* **Page excerpt**
On Tue, 6 Nov 2007 18:19:45 +0100
Jan Kara <[email protected]> wrote:

> Implement recursive mtime (rtime) feature for ext3. The feature works
> as follows: In each directory we keep a flag EXT3_RTIME_FL
> (modifiable by a user) whether rtime should be updated. In case a
> directory or a file in it is modified and when the flag is set,
> directory's rtime is updated, the flag is cleared, and we move to the
> parent. If the flag is set there, we clear it, update rtime and
> continue upwards upto the root of the filesystem. In case a regular
> file or symlink is modified, we pick arbitrary of its parents
> (actually the one that happens to be at the head of i_dentry list)
> and start the rtime update algorith there.

Ok since mtime (and rtime) are part of the inode and not the dentry...
how do you deal with hardlinks? And with cases of files that have been
unlinked? (ok the later is a wash obviously other than not crashing)

--
If you want to reach me at my work email, use [email protected]
For development, discussion and tips for power savings,
visit http://www.lesswatts.org

2007-11-06 18:01:17

by Al Viro

[permalink] [raw]
Subject: Re: [RFC] [PATCH 3/3] Recursive mtime for ext3

On Tue, Nov 06, 2007 at 06:19:45PM +0100, Jan Kara wrote:
> Implement recursive mtime (rtime) feature for ext3. The feature works as
> follows: In each directory we keep a flag EXT3_RTIME_FL (modifiable by a user)
> whether rtime should be updated. In case a directory or a file in it is
> modified and when the flag is set, directory's rtime is updated, the flag is
> cleared, and we move to the parent. If the flag is set there, we clear it,
> update rtime and continue upwards upto the root of the filesystem. In case a
> regular file or symlink is modified, we pick arbitrary of its parents (actually
> the one that happens to be at the head of i_dentry list) and start the rtime
> update algorith there.

*ewwww*

Nothing like undeterministic behaviour, is there?

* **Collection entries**
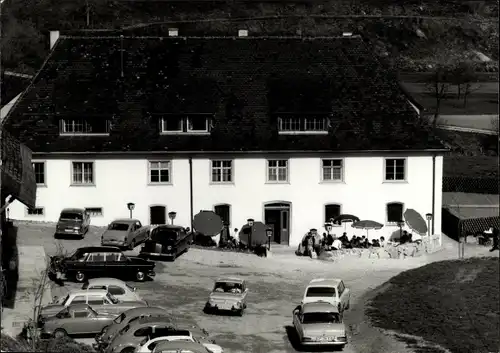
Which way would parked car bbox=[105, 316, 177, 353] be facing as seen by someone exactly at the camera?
facing away from the viewer and to the right of the viewer

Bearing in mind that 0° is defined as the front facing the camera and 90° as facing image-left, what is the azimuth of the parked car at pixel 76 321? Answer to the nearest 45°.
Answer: approximately 270°

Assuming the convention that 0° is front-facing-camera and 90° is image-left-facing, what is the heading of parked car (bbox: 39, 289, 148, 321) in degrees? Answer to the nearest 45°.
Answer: approximately 270°
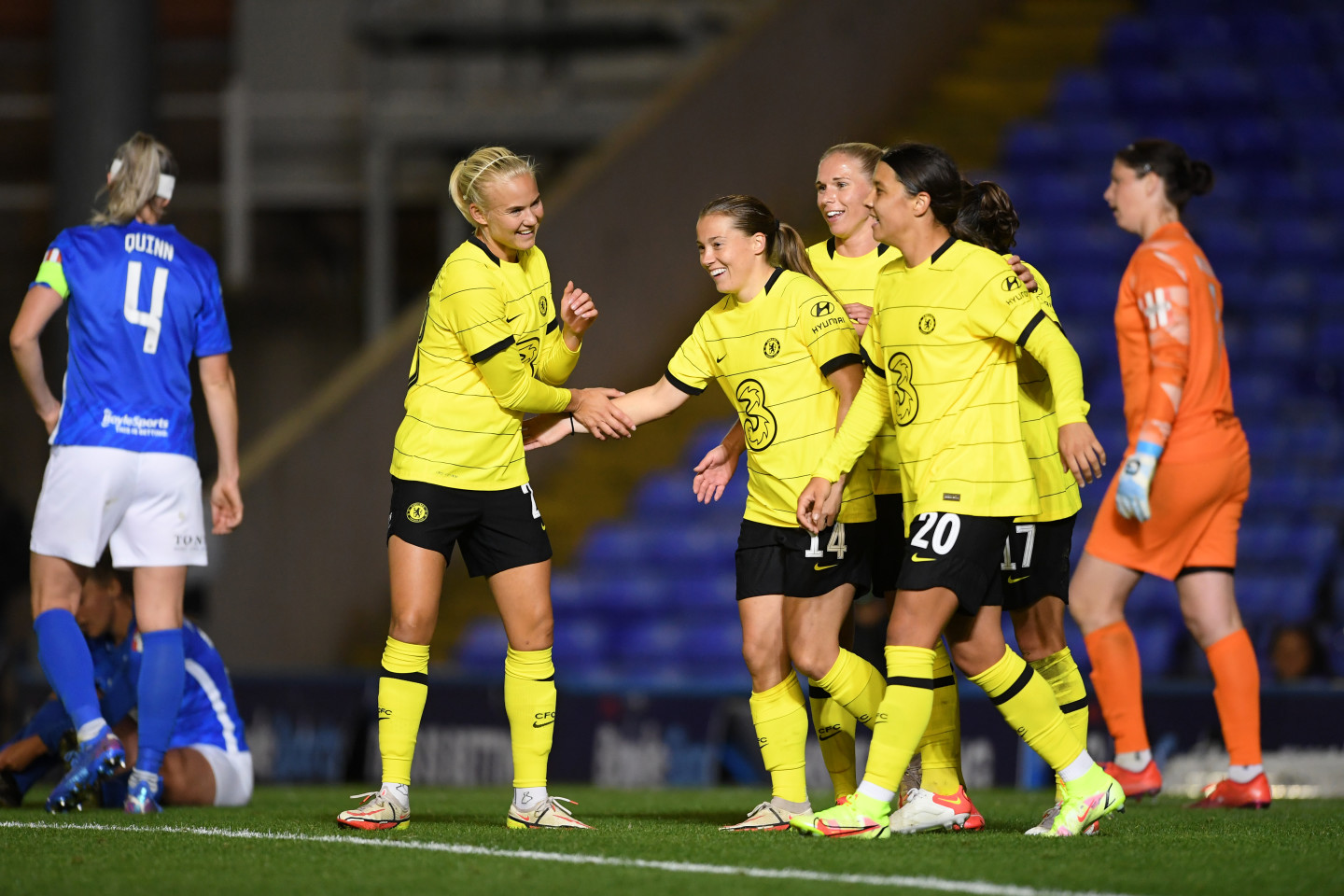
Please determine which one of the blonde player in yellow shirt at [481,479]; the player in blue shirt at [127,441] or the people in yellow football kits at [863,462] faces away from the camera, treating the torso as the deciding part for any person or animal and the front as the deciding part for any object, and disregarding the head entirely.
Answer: the player in blue shirt

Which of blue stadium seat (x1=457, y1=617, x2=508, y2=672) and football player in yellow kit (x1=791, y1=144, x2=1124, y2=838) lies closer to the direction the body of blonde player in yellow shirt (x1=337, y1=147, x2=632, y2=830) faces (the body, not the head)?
the football player in yellow kit

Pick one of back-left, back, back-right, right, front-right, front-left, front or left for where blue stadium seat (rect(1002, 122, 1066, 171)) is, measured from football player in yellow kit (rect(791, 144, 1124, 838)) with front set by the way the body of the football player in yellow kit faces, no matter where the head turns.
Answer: back-right

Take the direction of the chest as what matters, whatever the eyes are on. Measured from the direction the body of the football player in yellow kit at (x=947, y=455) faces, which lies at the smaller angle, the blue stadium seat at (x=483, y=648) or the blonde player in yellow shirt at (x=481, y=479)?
the blonde player in yellow shirt

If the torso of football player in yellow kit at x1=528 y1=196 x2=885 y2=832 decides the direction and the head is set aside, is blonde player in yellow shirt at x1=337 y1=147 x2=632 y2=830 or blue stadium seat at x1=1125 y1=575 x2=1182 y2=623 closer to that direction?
the blonde player in yellow shirt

* **Task directions**
Continue the mailing-list exchange about the recursive mtime patch for ext3, starting after its final line.

* **Answer to the exercise**
> Intended use case is that application which wants to watch any modification in
> a subtree scans the subtree and sets flags for all inodes there. Next time, it
> just needs to recurse in directories having rtime newer than the start of the
> previous scan. There it can handle modifications and set the flag again. It is
> up to application to watch out for hardlinked files. It can e.g. build their
> list and check their mtime separately (when a hardlink to a file is created its
> inode is modified and rtimes properly updated and thus any application has an
> effective way of finding new hardlinked files).

You know, you can do that with aush^H^Hdit right now...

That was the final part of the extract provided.